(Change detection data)

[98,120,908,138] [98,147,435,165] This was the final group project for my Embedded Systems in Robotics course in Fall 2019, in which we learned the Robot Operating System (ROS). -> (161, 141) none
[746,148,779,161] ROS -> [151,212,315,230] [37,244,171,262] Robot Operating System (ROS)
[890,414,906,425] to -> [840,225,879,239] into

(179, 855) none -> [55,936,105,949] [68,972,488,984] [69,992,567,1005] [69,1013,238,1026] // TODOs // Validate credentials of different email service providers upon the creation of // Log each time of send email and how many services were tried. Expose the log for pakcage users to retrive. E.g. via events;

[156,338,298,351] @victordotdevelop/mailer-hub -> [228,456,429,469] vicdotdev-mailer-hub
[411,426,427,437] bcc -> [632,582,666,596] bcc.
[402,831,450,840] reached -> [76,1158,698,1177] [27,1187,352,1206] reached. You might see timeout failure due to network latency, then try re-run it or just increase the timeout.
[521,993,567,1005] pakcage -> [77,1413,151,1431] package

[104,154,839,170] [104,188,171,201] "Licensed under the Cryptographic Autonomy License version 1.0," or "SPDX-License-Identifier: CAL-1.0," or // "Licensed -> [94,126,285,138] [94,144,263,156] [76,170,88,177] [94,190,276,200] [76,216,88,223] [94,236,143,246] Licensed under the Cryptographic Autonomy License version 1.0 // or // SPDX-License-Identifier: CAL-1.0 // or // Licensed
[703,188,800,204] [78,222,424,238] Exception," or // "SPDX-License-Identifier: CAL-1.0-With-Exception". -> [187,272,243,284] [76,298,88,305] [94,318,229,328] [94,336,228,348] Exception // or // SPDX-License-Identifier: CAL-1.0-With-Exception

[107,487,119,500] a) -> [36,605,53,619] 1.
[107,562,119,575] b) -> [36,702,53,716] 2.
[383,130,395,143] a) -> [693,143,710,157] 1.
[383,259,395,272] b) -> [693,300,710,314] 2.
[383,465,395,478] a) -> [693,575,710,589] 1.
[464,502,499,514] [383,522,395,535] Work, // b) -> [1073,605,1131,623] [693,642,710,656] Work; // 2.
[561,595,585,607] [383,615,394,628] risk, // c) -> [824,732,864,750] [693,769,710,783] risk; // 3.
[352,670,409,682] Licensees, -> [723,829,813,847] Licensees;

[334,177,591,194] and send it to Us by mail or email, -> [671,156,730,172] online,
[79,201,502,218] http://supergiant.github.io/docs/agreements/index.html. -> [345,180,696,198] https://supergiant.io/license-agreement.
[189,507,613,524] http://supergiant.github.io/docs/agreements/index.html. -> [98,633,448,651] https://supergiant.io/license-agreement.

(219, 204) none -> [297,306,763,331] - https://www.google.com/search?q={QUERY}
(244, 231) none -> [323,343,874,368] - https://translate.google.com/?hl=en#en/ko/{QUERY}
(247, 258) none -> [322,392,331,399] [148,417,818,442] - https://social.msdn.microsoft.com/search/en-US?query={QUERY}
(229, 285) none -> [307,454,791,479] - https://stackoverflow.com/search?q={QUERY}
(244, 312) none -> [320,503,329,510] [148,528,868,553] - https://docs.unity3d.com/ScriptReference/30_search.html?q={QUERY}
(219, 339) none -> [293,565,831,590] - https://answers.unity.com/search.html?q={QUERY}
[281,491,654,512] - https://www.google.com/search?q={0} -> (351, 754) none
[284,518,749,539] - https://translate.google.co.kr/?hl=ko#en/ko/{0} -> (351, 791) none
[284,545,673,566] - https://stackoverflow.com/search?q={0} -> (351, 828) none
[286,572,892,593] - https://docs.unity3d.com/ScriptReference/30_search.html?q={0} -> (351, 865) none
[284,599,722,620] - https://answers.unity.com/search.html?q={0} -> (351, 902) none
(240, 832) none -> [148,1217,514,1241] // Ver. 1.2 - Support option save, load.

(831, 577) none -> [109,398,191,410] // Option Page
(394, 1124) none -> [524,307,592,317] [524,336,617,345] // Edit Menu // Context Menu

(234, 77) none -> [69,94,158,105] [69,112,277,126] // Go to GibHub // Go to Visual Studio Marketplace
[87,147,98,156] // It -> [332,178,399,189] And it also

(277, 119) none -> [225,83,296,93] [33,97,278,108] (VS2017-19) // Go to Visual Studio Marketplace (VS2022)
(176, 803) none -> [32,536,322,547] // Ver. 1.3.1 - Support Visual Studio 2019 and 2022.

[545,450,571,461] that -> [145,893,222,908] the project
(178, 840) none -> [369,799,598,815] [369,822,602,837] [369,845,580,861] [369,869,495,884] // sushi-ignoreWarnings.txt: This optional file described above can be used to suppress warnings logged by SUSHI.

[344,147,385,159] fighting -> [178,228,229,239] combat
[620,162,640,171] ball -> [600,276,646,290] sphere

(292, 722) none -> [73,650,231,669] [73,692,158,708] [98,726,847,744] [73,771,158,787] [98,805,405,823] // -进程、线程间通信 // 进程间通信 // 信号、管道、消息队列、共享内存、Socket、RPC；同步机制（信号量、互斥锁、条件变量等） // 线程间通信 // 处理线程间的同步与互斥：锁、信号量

The task
Check each line of the data above for the word "ScriptReference" and copy the ones where it is found.

Final answer
(244, 312) none -> [320,503,329,510] [148,528,868,553] - https://docs.unity3d.com/ScriptReference/30_search.html?q={QUERY}
[286,572,892,593] - https://docs.unity3d.com/ScriptReference/30_search.html?q={0} -> (351, 865) none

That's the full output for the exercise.